Das ägyptische Bodenreformgesetz, das noch in dieser Woche vom Kabinett verabschiedet wird, bringt die Enteignung und Neuverteilung des Landbesitzes, der über achtzig Hektar hinausgeht. Von dieser Enteignung werden im ganzen Land 2150 Personen betroffen, die im Durchschnitt 216 Hektar besitzen, während auf den Kopf der gesamten landwirtschaftlichen Bevölkerung nicht einmal ein Hektar kommt. Mit dem Inkrafttreten des Gesetzes wird der beschlagnahmte Landbesitz Staatseigentum. Der Staat zahlt den Enteigneten über dreißig Jahre eine Rente im Gesamtbetrag der zehnfachen Pachtsumme eines Jahres. Die neuen Kleinbauern, die je ein bis zwei Hektar Land zugeteilt erhalten, müssen anteilig eine Kaufsumme in der Gesamthöhe des Abfindungsbetrages aufbringen, wobei sich die Bezahlung ebenfalls in Raten über dreißig Jahre erstreckt. Um die neuen landwirtschaftlichen Kleinbetriebe in Gang zu bringen und den Fellachen den Erwerb des zugeteilten Bodens zu ermöglichen, werden sie dorfweise in bäuerliche Kooperative zusammengeschlossen. Die Mitglieder, müssen ihre Ernte an die Kooperative abliefern, die ihnen dafür einen Kredit einräumt, die Geräte liefert und die Raten der Kaufsumme einbehält.

*

In dem Rechtsstreit zwischen Frankreich und den Vereinigten Staaten wegen der vertraglichen Rechte der USA in Marokko fällte der Internationale Gerichtshof im Haag ein Urteil, das in einigen Punkten der amerikanischen, in anderen der französischen Auffassung recht gibt. So lehnte das Gericht die französische Ansicht ab, daß Frankreich von Importkontrollen in Marocko ausgeschlossen sei, während sich die Vereinigten Staaten solchen Kontrollen zu unterwerfen hätten.

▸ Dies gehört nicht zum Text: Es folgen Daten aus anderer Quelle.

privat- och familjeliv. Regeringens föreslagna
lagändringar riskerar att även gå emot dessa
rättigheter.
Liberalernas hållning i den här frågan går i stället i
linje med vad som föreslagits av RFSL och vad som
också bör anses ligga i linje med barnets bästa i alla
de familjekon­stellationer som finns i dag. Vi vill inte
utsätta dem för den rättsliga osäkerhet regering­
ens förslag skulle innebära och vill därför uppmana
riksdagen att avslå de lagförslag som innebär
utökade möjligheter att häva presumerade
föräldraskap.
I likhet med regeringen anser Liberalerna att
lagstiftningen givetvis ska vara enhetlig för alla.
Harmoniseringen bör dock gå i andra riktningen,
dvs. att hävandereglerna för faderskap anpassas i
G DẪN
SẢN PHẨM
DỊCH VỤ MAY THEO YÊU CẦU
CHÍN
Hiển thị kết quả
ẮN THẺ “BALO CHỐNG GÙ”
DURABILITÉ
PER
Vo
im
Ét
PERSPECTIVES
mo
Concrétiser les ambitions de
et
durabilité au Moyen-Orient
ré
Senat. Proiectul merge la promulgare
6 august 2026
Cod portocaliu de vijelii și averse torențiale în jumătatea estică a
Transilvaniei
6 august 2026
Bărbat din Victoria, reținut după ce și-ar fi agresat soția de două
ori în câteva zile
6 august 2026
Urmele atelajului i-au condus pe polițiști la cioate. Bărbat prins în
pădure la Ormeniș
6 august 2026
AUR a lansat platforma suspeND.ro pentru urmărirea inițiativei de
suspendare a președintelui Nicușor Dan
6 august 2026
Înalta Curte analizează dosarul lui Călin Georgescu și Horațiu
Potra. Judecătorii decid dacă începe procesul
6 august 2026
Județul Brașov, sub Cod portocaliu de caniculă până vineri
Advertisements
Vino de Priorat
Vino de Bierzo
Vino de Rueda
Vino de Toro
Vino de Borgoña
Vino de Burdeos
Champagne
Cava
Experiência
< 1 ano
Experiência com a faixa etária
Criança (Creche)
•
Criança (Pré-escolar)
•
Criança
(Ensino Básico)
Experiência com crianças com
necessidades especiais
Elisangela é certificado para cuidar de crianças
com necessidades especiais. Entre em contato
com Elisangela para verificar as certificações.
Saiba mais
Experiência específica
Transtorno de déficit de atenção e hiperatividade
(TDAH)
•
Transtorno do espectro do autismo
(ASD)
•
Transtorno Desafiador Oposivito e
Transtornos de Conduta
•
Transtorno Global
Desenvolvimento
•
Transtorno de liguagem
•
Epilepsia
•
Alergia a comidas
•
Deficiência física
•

Weiter wurde den Vereinigten Staaten das Recht zuerkannt, in der französischen Zone Marokkos kraft des Vertrages vom Jahre 1836 konsularische Gerichtsbarkeit bei Streitfällen zwischen amerikanischen Staatsangehörigen auszuüben. Außerdem wurden die USA ermächtigt, die konsularische Rechtsprechung in Zivil- und Strafrechtsklagen auszuüben, die gegen amerikanische Staatsangehörige oder Personen, die unter amerikanischem Schutz stehen, angestrengt werden. Dagegen erkannte der Gerichtshof das amerikanische Argument nicht an, wonach Amerikaner nicht den marokkanischen Gesetzen unterworfen seien; solange die Vereinigten Staaten diesen nicht zugestimmt hätten. Ebenso stellte das Gericht fest, daß die amerikanische Forderung auf Steuerfreiheit für die amerikanischen Staatsangehörigen in Marokko in keinem Vertrag begründet sei und daß amerikanische Staatsbürger ebenso wenig von dem im Februar 1948 eingeführten Verbrauchssteuergesetz ausgenommen seien wie von irgendeinem anderen Steuergesetz.